**GOAL OF THE EXERCISE**.
Please say whether each statement below agrees with the post on private vs protected members, answering yes or no and quoting the deciding words of the post. 1. Visibility of object members usually defaults to private. 2. In ObjectPascal, the scope is the unit file. 3. Subclasses can access protected members only when they are in the same scope.

**TEXT SEGMENT**.
===============

Tuesday, December 21, 2004

Private vs Protected

Pretty much every object oriented programming language let's you set the visibility of object members. Usually it defaults to public. That means everybody can access that member. Ofcourse often you don't want to other objects to access certain parts of your object. This is where private or protected come in to play.

Limiting members access

An object should only expose members that really need to be accessed from the outside. All other members should be "hidden". It's not just a security issue but also creates nicer foot prints to work with the code. For example IDEs only have to list the public accessable functions in their "code insight" (or whatever you want to call it) listing. The public members are the members to work with, it also makes it easier for you to find what entry points you need to use on an object (in case it's not your code).


The actual outcome of this depends on the language. But usually it comes down that only the objects within the same scope can access this member, subclasses do no have access to this member. What the scope is depends on the language used, often the scope is just the object itself. In ObjectPascal however the scope is the unit file (the source code).

One of the basics of OOP is that you can extend an object and add additional functionality. And usually you can only add additional functionlity outside of the "scope" because you can either not touch the original source or you simply shouldn't.
Using private to protect members of an object will prevent an subclass to work with these members. This is often needed.


Protected is similar to private except that subclasses can always access these members no matter if they are in the same scope.

===============

**GIVEN RECORDS**.
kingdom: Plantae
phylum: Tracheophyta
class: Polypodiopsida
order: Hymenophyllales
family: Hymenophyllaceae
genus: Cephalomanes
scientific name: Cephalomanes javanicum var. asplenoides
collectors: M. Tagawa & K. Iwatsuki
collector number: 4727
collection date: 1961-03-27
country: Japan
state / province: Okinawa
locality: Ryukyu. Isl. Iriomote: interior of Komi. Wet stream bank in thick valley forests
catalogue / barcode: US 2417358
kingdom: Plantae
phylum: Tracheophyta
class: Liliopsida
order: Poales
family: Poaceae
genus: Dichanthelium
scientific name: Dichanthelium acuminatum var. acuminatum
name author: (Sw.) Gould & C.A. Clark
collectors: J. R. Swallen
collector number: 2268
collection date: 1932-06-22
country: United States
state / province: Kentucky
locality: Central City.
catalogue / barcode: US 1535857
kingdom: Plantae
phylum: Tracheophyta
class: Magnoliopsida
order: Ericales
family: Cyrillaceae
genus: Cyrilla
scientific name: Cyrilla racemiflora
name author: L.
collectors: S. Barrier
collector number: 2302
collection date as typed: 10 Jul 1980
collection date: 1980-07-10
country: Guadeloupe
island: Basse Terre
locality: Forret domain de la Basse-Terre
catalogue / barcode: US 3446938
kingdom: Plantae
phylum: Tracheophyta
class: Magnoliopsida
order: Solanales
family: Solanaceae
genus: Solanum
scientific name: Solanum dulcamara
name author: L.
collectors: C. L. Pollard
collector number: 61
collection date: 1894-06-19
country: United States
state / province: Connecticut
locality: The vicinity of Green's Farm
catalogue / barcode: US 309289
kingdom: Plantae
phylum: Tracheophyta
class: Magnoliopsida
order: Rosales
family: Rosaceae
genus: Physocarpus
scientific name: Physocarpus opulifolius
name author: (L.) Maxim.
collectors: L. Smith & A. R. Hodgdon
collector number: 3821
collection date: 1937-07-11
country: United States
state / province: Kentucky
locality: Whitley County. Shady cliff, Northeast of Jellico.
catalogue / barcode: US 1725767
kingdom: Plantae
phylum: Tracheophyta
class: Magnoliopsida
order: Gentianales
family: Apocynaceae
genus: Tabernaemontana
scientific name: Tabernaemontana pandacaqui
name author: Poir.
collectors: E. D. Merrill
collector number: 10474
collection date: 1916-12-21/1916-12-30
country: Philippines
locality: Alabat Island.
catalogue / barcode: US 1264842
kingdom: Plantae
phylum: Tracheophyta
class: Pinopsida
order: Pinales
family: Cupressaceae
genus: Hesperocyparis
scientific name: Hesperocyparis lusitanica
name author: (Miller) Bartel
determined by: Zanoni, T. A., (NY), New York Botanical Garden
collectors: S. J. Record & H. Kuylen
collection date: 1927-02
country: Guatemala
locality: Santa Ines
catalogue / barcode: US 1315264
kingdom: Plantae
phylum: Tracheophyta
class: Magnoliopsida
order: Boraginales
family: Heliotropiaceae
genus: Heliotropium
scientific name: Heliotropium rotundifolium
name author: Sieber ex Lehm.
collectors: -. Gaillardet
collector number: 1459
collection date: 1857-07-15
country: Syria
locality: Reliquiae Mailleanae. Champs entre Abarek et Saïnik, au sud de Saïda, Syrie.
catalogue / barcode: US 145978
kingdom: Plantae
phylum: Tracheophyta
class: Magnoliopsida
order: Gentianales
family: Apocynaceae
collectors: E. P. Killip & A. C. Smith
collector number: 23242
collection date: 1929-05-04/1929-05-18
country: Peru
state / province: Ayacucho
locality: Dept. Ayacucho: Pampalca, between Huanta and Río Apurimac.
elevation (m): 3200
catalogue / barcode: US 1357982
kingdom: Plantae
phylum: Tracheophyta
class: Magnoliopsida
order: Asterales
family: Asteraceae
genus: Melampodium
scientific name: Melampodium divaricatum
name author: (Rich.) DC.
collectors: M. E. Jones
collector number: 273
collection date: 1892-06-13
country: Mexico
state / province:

===============

**RESULT FOR THIS TASK**.
1. No: "Usually it defaults to public."
2. Yes: "In ObjectPascal however the scope is the unit file (the source code)."
3. No: "subclasses can always access these members no matter if they are in the same scope."